Al presentar hoy su documento en el centro de conferencias Queen Elizabeth II, en el barrio londinense de Westminster, Chilcot dijo que la alternativa militar «no fue la última opción» disponible del Gobierno laborista de entonces y que la información de inteligencia para justificar la guerra fue «defectuosa».
Las consecuencias de la invasión fueron subestimadas a pesar de las «advertencias explícitas» al respecto y la planificación de la situación de postguerra en el país árabe fue «totalmente inadecuada», agregó Chilcot, que empezó su trabajo en 2009 por encargo del entonces primer ministro, el también laborista Gordon Brown.
«Está claro ahora que la política sobre Irak se hizo sobre la base de una (información de) inteligencia defectuosa (…). Esta no se cuestionó y debió hacerse», afirmó Chilcot, cuyo informe fue mucho más devastador contra Blair de lo que se esperaba.
Blair, que estuvo en el poder entre 1997 y 2007 y ganó tres elecciones generales consecutivas, respondió al informe dejando claro que asumía «toda la responsabilidad» por cualquier error cometido en la invasión, pero adujo que tomó la decisión «de buena fe» y para «el mejor interés» de su país.
Asimismo, Blair reconoció las «divisiones» que la guerra provocó en su país y explicó que sentía «profundamente» el dolor y el sufrimiento de las familias que perdieron seres queridos.
«La información de inteligencia que se produjo en el momento de la guerra resultó ser errónea, y las consecuencias resultaron ser más hostiles, prolongadas y sangrientas de lo que habíamos imaginado», señaló Blair en una comparecencia pública.
Las familias de los 179 militares británicos fallecidos, que estuvieron hoy en la presentación del informe y tuvieron acceso a éste antes de su divulgación, anticiparon que estudiarán medidas legales contra las personas que autorizaron la invasión.
Roger Bacon, cuyo hijo falleció en el conflicto, explicó en rueda de prensa que los parientes de las víctimas «se reservan el derecho» de recurrir a los tribunales contra «las partes implicadas».
En la puerta del centro Queen Elizabeth II, numerosas personas críticas con la intervención armada se manifestaron con carteles, muchos de ellos con mensajes a favor de procesar al exjefe del Gobierno laborista por crímenes de guerra.
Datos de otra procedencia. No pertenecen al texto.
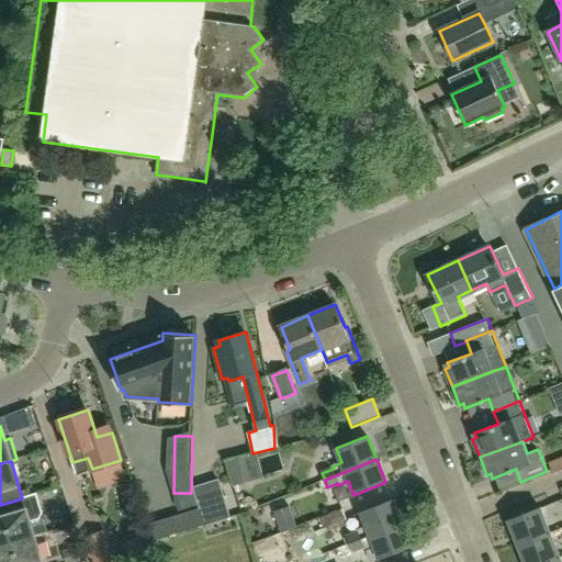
[(293,462),(265,462),(265,489),(293,489),(293,462)]
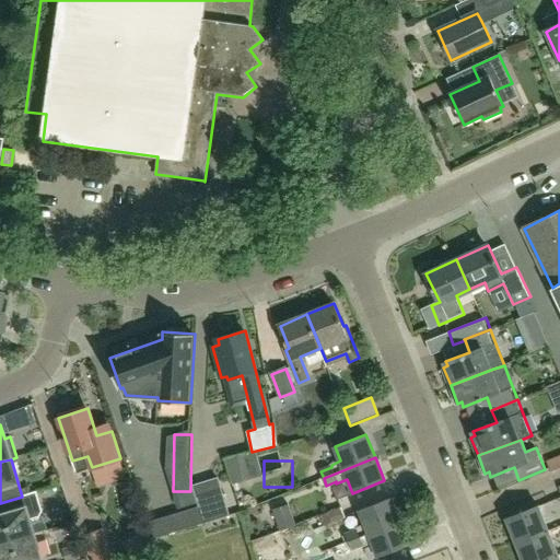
[(0,544),(38,533),(34,520),(39,517),(42,512),(36,492),(22,497),(0,503),(0,508),(1,513),(0,515),(0,544)]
Entre otras cosas, Chilcot afirmó que el entonces presidente iraquí, Sadam Husein, no suponía una amenaza antes de marzo de 2003, como dijo en su día Blair en el Parlamento, y mencionó el estado crítico en que se encuentra hoy Irak por la violencia sectaria.
«La invasión y posterior inestabilidad en Irak ha resultado, para julio de 2009, en la muerte de al menos 150,000 iraquíes, y, probablemente más, la mayoría de ellos civiles. Más de un millón de personas fueron desplazadas», resaltó Chilcot.
En la Cámara de los Comunes, el actual primer ministro británico, el conservador David Cameron, señaló hoy que todos los partidos, incluido el suyo, y los parlamentarios que apoyaron la guerra tienen que asumir su responsabilidad.
«Todos los que votamos (en los Comunes) a favor de atacar Irak debemos asumir nuestra parte justa de responsabilidad», afirmó.
Desde las filas de la oposición, el líder del Partido Laborista, Jeremy Corbyn, muy crítico con la guerra y que votó en su día en contra de ella en el Parlamento, resaltó que la intervención fue un «acto de agresión militar» basado en un pretexto «falso».
«La decisión de invadir y ocupar Irak en marzo de 2003 fue la decisión de política exterior más significativa tomada por un Gobierno británico en tiempos modernos», agregó Corbyn.